Et au-delà, de cette différence statutaire entre le sport masculin et féminin, un autre problème subsiste. « Les femmes ont tendance à demander moins aux collectivités, constate Patricia Constantini. Elles doivent être plus ambitieuses. A l’image du club de football de Juvisy (devenu la section féminine du Paris FC) qui à la base ne voulait pas devenir professionnel. Les structures féminines ne sont pas suffisamment revendicatrices. »

Vers de nouveaux critères de subventions ?

Pourtant de nombreux clubs pourraient être plus gourmands, au moment de signer les conventions d’objectifs, éléments sine que none à l’obtention de subventions. Ces conventions étaient pendant longtemps signés en fonction des niveaux de performance : une qualification européenne, la présence en première division, etc. Aujourd’hui, ce n’est plus exclusivement le cas, et c’est là que les clubs féminins auraient tout à gagner. « Pendant longtemps on calculait la réussite d’une structure sur ses récompenses. Plus vous gagniez, plus vous aviez une enveloppe importante. Or aujourd’hui, on demande d’autres axes de développement. En particulier : Comment on attire d’autres licenciées, remarque la présidente de Femix’Sport, également vice-présidente de la Fédération Française de Cyclisme. Au niveau local, c’est toujours le cas, mais de moins en moins. Je pense que les collectivités vont également se tourner davantage vers des associations qui favorisent le développement du sport pour tous. » C’est pour ces raisons, qu’il est souvent demandé aux clubs, dans les conventions d’objectifs, de se rendre dans les établissements scolaires du département ou de la région pour promouvoir la pratique féminine. « Plus on mettra en avant le sport féminin, plus on donnera envie à des jeunes filles de s’y mettre. Et ainsi, la pratique de haut niveau pourra se développer avec un plus grand nombre de sportives », détaille Lewis Calmette.

A condition que les infrastructures suivent. La France est déjà sous équipée en enceinte sportive.
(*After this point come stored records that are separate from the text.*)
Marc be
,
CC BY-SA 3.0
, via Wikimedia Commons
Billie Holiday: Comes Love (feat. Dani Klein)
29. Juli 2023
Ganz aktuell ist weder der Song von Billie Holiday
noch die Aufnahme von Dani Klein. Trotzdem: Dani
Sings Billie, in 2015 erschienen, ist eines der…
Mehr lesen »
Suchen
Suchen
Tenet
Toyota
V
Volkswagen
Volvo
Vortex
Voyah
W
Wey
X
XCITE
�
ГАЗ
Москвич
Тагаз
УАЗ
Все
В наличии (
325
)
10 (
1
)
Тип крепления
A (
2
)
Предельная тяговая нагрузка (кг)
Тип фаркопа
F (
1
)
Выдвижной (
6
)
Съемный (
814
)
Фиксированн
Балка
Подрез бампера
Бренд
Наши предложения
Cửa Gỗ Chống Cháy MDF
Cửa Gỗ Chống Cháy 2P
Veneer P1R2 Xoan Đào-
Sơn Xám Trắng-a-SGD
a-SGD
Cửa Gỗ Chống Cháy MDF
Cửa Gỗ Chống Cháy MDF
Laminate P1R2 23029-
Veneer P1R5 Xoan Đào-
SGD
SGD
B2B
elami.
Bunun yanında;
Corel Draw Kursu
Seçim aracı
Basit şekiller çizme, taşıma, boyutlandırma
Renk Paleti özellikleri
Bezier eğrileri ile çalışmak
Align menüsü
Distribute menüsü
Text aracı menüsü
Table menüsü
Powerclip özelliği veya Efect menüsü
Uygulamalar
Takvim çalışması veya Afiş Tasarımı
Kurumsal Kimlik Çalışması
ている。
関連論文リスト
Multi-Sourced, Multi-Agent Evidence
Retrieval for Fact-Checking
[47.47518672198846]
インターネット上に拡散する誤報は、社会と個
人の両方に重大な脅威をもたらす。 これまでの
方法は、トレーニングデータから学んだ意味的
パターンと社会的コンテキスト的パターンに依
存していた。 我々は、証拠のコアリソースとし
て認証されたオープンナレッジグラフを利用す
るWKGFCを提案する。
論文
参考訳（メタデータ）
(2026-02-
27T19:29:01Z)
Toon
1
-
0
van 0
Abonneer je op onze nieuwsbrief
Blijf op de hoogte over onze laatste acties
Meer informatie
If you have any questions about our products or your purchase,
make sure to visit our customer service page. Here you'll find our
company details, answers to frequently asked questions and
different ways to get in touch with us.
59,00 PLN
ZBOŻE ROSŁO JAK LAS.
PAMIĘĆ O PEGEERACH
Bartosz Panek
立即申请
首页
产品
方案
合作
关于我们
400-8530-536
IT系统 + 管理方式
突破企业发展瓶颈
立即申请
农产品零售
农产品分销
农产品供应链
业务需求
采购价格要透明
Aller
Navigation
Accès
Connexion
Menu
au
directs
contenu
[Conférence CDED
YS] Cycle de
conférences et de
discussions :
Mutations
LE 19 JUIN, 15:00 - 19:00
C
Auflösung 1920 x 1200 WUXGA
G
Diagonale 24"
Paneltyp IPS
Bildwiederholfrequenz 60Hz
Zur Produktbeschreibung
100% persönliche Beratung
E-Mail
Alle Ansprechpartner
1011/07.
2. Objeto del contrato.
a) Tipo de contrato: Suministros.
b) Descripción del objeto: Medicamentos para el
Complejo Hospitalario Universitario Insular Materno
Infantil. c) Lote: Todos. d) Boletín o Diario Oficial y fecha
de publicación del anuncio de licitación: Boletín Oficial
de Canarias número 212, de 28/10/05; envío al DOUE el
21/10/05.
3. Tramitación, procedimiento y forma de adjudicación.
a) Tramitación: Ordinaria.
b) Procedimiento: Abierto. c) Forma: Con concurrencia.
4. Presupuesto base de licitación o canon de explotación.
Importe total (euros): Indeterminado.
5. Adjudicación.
Elle compte en effet 320 000 équipements pour 16 370 896 licenciés, en 2019. Si bien sûr, tous n’ont pas l’utilité des infrastructures et que certaines peuvent servir à plusieurs personnes, il n’est pas rare de voir des équipes devoir se débrouiller dans des gymnases non taillés pour le professionnalisme. Pendant des années, le club de handball professionnel féminin de Nantes a dû jouer dans un gymnase peu propice à son developpement. Ainsi, il ne pouvait pas accueillir les télévisions, les soirs de grands matches. Ni même les rencontres européennes. Ces jours-là, l’équipe délocalisait dans une autre salle de la ville, attribuée aux garçons.

« Après la Coupe du monde de football, des jeunes filles ont frappé aux portes des clubs, mais les clubs ne pouvaient pas les accueillir car il n’y avait plus de créneaux. Or on ne va pas délaisser une équipe masculine pour offrir des créneaux à une équipe féminine… » pointe Marie-Françoise Potereaux.

A voir si les élections municipales vont permettre de changer les choses ? Au cours de la campagne, quelques maires n’ont pas hésité à placer le sport féminin dans leur programme. Ainsi à Bordeaux, le nouveau maire écologiste Pierre Hurmic voulait remettre à plat l’attribution des salles sportives pour favoriser la pratique féminine. Un pas vers un nouveau monde ? 

(1)Les footballeuses nationales ont récemment intenté leur Fédération en justice afin de percevoir les mêmes rémunérations que leurs homologues masculins. Elles ont pour l’heure était débouté de leur première demande, mais elles ont fait appel. Le jugement sera rendu en septembre prochain.